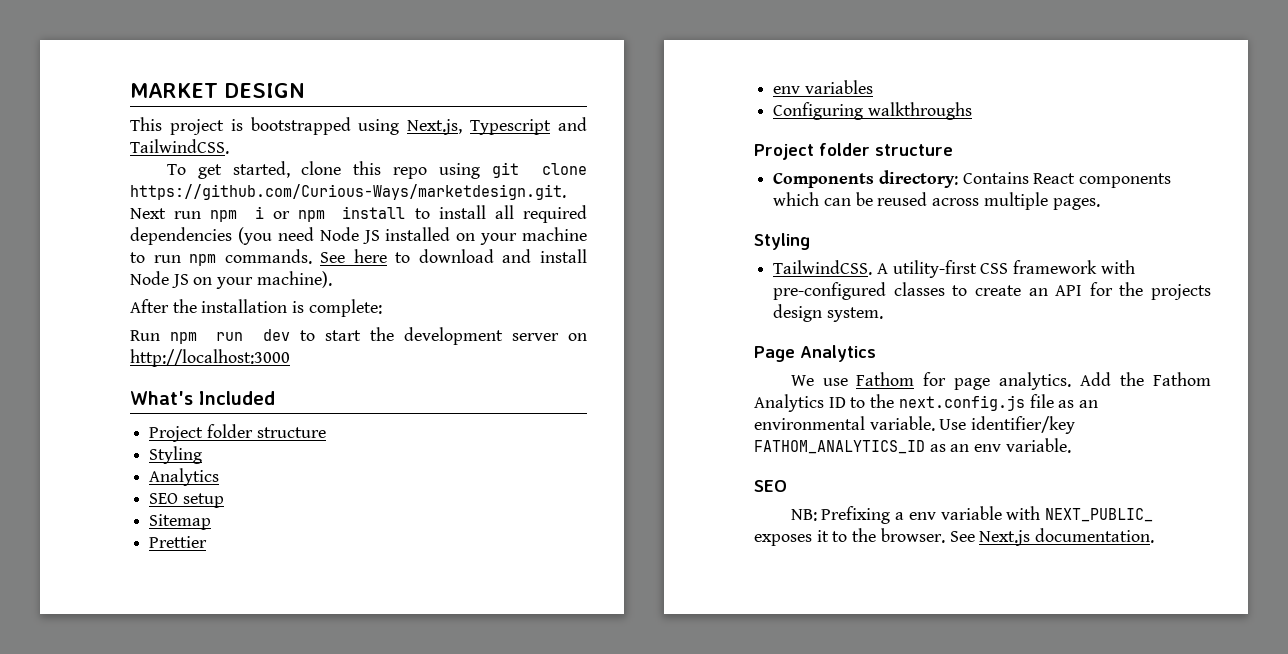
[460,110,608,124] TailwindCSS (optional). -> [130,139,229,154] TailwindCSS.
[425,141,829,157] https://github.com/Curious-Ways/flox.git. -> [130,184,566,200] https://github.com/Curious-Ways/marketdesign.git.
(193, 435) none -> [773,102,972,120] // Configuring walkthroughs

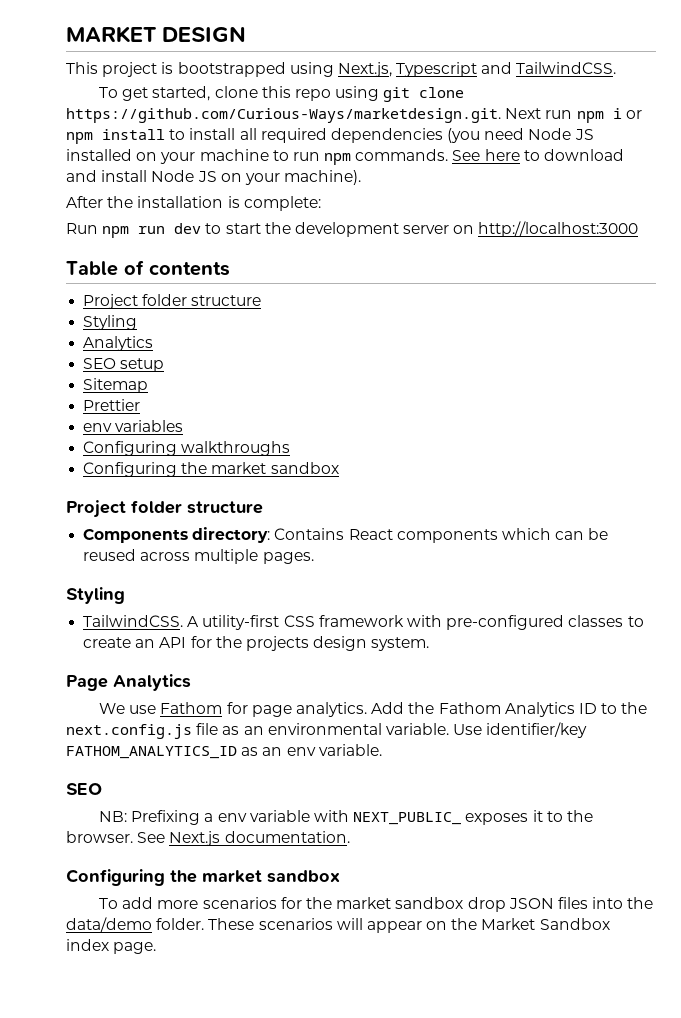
[130,391,275,405] What's Included -> [66,260,230,276] Table of contents
(972, 111) none -> [83,462,339,477] // Configuring the market sandbox
(1155, 535) none -> [66,869,340,886] [99,897,654,912] [66,917,610,933] [66,939,157,954] // Configuring the market sandbox // To add more scenarios for the market sandbox drop JSON files into the data/demo folder. These scenarios will appear on the Market Sandbox index page.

•••••

Give again, exactly, the lines from the start of the data through the one holding "[425,141,829,157] https://github.com/Curious-Ways/flox.git. ->"; omit the pictures.

### RESULT OF THIS EXERCISE
[460,110,608,124] TailwindCSS (optional). -> [130,139,229,154] TailwindCSS.
[425,141,829,157] https://github.com/Curious-Ways/flox.git. -> [130,184,566,200] https://github.com/Curious-Ways/marketdesign.git.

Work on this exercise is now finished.